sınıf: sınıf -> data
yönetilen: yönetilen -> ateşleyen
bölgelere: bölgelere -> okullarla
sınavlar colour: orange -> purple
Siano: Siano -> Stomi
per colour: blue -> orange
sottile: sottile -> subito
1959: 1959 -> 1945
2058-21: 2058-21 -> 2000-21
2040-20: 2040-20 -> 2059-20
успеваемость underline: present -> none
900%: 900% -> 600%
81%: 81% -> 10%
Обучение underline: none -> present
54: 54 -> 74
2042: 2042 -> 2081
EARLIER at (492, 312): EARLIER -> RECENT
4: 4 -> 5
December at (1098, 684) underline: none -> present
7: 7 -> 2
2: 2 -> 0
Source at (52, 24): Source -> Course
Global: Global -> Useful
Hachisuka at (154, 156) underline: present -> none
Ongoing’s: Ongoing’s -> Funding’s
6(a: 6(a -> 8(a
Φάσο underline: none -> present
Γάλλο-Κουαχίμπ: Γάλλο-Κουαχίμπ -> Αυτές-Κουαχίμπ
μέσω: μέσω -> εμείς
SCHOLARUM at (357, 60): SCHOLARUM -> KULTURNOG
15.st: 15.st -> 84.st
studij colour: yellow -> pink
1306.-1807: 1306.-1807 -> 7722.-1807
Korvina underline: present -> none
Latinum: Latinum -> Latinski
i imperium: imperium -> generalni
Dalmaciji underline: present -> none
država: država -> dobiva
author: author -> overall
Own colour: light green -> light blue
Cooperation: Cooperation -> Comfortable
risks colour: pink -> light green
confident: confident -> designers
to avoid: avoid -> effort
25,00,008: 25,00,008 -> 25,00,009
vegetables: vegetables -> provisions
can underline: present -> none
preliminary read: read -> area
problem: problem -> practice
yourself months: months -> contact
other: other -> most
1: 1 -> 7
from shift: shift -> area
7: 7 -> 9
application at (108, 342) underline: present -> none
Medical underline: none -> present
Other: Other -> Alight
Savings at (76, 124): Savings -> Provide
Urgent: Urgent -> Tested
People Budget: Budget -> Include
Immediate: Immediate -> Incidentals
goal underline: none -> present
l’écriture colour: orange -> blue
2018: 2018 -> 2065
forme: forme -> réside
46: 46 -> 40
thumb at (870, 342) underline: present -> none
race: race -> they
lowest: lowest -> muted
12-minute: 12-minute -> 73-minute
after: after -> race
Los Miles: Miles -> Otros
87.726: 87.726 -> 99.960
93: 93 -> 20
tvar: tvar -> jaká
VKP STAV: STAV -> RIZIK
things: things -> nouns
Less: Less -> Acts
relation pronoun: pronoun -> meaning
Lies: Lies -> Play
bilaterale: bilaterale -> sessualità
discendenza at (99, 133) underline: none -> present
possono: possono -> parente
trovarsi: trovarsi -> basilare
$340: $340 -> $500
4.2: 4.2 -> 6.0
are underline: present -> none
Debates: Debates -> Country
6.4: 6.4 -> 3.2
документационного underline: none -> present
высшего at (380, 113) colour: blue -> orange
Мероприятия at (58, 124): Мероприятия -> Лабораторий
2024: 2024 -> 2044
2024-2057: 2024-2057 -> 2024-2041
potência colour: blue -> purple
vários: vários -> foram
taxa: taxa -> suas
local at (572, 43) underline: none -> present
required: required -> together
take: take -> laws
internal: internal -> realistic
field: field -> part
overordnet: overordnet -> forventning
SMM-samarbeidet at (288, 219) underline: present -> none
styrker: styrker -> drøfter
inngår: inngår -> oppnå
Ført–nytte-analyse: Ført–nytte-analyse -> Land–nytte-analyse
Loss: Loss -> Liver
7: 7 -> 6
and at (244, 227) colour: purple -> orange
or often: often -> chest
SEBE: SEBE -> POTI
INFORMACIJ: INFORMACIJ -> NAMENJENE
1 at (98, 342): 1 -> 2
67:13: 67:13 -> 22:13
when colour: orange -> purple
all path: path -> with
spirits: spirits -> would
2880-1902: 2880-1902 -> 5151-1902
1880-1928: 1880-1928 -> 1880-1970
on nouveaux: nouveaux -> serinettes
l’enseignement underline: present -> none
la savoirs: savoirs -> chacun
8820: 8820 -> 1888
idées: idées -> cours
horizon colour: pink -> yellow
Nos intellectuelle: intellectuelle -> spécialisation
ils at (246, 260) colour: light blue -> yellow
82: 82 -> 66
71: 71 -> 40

TASK TO CARRY OUT —
Can you reproduce every one of the rows above, word for word and unchanged?

ANSWER TO THIS TASK —
sınıf: sınıf -> data
yönetilen: yönetilen -> ateşleyen
bölgelere: bölgelere -> okullarla
sınavlar colour: orange -> purple
Siano: Siano -> Stomi
per colour: blue -> orange
sottile: sottile -> subito
1959: 1959 -> 1945
2058-21: 2058-21 -> 2000-21
2040-20: 2040-20 -> 2059-20
успеваемость underline: present -> none
900%: 900% -> 600%
81%: 81% -> 10%
Обучение underline: none -> present
54: 54 -> 74
2042: 2042 -> 2081
EARLIER at (492, 312): EARLIER -> RECENT
4: 4 -> 5
December at (1098, 684) underline: none -> present
7: 7 -> 2
2: 2 -> 0
Source at (52, 24): Source -> Course
Global: Global -> Useful
Hachisuka at (154, 156) underline: present -> none
Ongoing’s: Ongoing’s -> Funding’s
6(a: 6(a -> 8(a
Φάσο underline: none -> present
Γάλλο-Κουαχίμπ: Γάλλο-Κουαχίμπ -> Αυτές-Κουαχίμπ
μέσω: μέσω -> εμείς
SCHOLARUM at (357, 60): SCHOLARUM -> KULTURNOG
15.st: 15.st -> 84.st
studij colour: yellow -> pink
1306.-1807: 1306.-1807 -> 7722.-1807
Korvina underline: present -> none
Latinum: Latinum -> Latinski
i imperium: imperium -> generalni
Dalmaciji underline: present -> none
država: država -> dobiva
author: author -> overall
Own colour: light green -> light blue
Cooperation: Cooperation -> Comfortable
risks colour: pink -> light green
confident: confident -> designers
to avoid: avoid -> effort
25,00,008: 25,00,008 -> 25,00,009
vegetables: vegetables -> provisions
can underline: present -> none
preliminary read: read -> area
problem: problem -> practice
yourself months: months -> contact
other: other -> most
1: 1 -> 7
from shift: shift -> area
7: 7 -> 9
application at (108, 342) underline: present -> none
Medical underline: none -> present
Other: Other -> Alight
Savings at (76, 124): Savings -> Provide
Urgent: Urgent -> Tested
People Budget: Budget -> Include
Immediate: Immediate -> Incidentals
goal underline: none -> present
l’écriture colour: orange -> blue
2018: 2018 -> 2065
forme: forme -> réside
46: 46 -> 40
thumb at (870, 342) underline: present -> none
race: race -> they
lowest: lowest -> muted
12-minute: 12-minute -> 73-minute
after: after -> race
Los Miles: Miles -> Otros
87.726: 87.726 -> 99.960
93: 93 -> 20
tvar: tvar -> jaká
VKP STAV: STAV -> RIZIK
things: things -> nouns
Less: Less -> Acts
relation pronoun: pronoun -> meaning
Lies: Lies -> Play
bilaterale: bilaterale -> sessualità
discendenza at (99, 133) underline: none -> present
possono: possono -> parente
trovarsi: trovarsi -> basilare
$340: $340 -> $500
4.2: 4.2 -> 6.0
are underline: present -> none
Debates: Debates -> Country
6.4: 6.4 -> 3.2
документационного underline: none -> present
высшего at (380, 113) colour: blue -> orange
Мероприятия at (58, 124): Мероприятия -> Лабораторий
2024: 2024 -> 2044
2024-2057: 2024-2057 -> 2024-2041
potência colour: blue -> purple
vários: vários -> foram
taxa: taxa -> suas
local at (572, 43) underline: none -> present
required: required -> together
take: take -> laws
internal: internal -> realistic
field: field -> part
overordnet: overordnet -> forventning
SMM-samarbeidet at (288, 219) underline: present -> none
styrker: styrker -> drøfter
inngår: inngår -> oppnå
Ført–nytte-analyse: Ført–nytte-analyse -> Land–nytte-analyse
Loss: Loss -> Liver
7: 7 -> 6
and at (244, 227) colour: purple -> orange
or often: often -> chest
SEBE: SEBE -> POTI
INFORMACIJ: INFORMACIJ -> NAMENJENE
1 at (98, 342): 1 -> 2
67:13: 67:13 -> 22:13
when colour: orange -> purple
all path: path -> with
spirits: spirits -> would
2880-1902: 2880-1902 -> 5151-1902
1880-1928: 1880-1928 -> 1880-1970
on nouveaux: nouveaux -> serinettes
l’enseignement underline: present -> none
la savoirs: savoirs -> chacun
8820: 8820 -> 1888
idées: idées -> cours
horizon colour: pink -> yellow
Nos intellectuelle: intellectuelle -> spécialisation
ils at (246, 260) colour: light blue -> yellow
82: 82 -> 66
71: 71 -> 40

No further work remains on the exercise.